In the first week of November, Tabitha was released from the hospital. Now under the care of the Illinois Department of Children and Family Services, Tabitha is staying in the Chicago area with a licensed foster couple, one with no connection to the Gees. The girl also is seeing a counselor, who will look for emotional trauma or any other signs of her recalling the killings.


But her departure from Peoria doesn't mean she has left the minds or hearts of local troopers. Tabitha turned 4 this month, and on Monday troopers will host a birthday party for her at District 8 headquarters. During the party, she will be named an honorary trooper, an extremely rare designation. Further, she will get a badge and a miniature uniform, with her photo taken from the front seat of a police cruiser.

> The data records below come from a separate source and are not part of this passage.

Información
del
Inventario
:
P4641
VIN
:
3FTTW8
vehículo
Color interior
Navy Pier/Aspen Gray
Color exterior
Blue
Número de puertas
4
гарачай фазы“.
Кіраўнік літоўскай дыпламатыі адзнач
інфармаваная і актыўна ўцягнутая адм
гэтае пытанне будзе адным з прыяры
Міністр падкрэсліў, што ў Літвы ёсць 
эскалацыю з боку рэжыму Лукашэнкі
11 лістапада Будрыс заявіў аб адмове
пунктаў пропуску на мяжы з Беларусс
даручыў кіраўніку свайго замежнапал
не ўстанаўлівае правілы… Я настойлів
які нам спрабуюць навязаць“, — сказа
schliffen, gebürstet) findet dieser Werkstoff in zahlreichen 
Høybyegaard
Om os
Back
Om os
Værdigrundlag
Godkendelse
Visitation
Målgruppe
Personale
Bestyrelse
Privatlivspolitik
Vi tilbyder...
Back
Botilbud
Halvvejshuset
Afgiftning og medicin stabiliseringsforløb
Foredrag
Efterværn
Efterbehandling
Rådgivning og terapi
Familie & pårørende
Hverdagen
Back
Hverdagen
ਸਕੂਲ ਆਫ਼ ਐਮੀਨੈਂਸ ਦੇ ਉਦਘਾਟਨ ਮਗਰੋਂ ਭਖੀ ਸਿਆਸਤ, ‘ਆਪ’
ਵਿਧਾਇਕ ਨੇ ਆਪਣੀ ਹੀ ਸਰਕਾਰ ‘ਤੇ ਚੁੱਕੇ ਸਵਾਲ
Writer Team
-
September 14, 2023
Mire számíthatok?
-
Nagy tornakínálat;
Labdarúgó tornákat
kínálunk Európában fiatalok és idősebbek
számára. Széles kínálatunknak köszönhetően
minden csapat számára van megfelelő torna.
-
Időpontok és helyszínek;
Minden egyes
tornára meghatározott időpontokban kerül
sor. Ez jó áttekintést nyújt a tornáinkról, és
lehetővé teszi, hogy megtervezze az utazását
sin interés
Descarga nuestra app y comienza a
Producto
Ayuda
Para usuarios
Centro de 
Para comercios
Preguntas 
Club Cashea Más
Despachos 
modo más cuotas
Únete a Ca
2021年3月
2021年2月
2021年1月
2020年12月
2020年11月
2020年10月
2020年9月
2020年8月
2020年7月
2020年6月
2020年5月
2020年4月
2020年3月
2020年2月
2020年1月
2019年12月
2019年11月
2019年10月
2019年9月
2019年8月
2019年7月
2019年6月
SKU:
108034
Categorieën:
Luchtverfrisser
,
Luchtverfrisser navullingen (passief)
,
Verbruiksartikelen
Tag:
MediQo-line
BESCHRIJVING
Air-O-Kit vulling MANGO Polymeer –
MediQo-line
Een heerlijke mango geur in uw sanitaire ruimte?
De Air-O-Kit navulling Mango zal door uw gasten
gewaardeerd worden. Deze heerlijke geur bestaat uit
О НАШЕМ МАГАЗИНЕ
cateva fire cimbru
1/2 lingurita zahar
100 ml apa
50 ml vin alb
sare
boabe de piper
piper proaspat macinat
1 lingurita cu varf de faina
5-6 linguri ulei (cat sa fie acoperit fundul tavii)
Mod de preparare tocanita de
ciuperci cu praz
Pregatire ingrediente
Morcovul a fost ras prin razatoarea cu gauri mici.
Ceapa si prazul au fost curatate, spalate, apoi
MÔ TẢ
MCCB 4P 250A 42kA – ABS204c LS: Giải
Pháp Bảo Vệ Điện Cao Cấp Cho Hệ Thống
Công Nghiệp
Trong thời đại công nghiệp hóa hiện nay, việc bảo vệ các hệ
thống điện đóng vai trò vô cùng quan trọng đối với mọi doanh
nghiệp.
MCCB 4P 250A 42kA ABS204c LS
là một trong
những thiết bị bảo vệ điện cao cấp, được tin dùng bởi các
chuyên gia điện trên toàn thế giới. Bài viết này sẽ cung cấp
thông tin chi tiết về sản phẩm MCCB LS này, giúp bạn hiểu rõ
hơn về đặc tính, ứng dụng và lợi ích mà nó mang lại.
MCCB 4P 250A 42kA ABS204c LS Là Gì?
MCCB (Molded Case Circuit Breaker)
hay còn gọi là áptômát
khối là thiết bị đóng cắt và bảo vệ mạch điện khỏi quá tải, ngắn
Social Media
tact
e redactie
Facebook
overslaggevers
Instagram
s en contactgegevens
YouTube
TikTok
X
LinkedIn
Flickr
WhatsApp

Though the party is closed to the public, you still can brighten the occasion. Though Halsey didn't ask for public outreach, I suggested well-wishers could send her a card or present. Halsey liked that idea. However, if you send along any greetings, please do not mention anything about her family or the tragedy. Birthday wishes alone are just fine.


In the future, troopers plan to launch a project for Tabitha, perhaps building an outdoor playhouse at her home. They intend to keep a tie to her.


"That's a little girl we'll remember the rest of our lives," Halsey says.


Peoria Journal Star columnist Phil Luciano can be reached at (309) 686-3155 or pluciano@pjstar.com.


Tabitha's birthday


What: On Monday, Illinois State Police District 8 will host a birthday party for Tabitha Gee, the lone survivor of the Beason slayings. If you care to send her a birthday card or gift, the address is: Illinois State Police, c/o Sgt. Tony Halsey, 1265 Lourdes Road, Metamora, IL 61548.


Likes: Halsey says Tabitha enjoys "Dora the Explorer" and "Sesame Street." Also, she likes the same playthings as any 4-year-old. Please make no mention of her family or their murders. Birthday wishes alone are fine.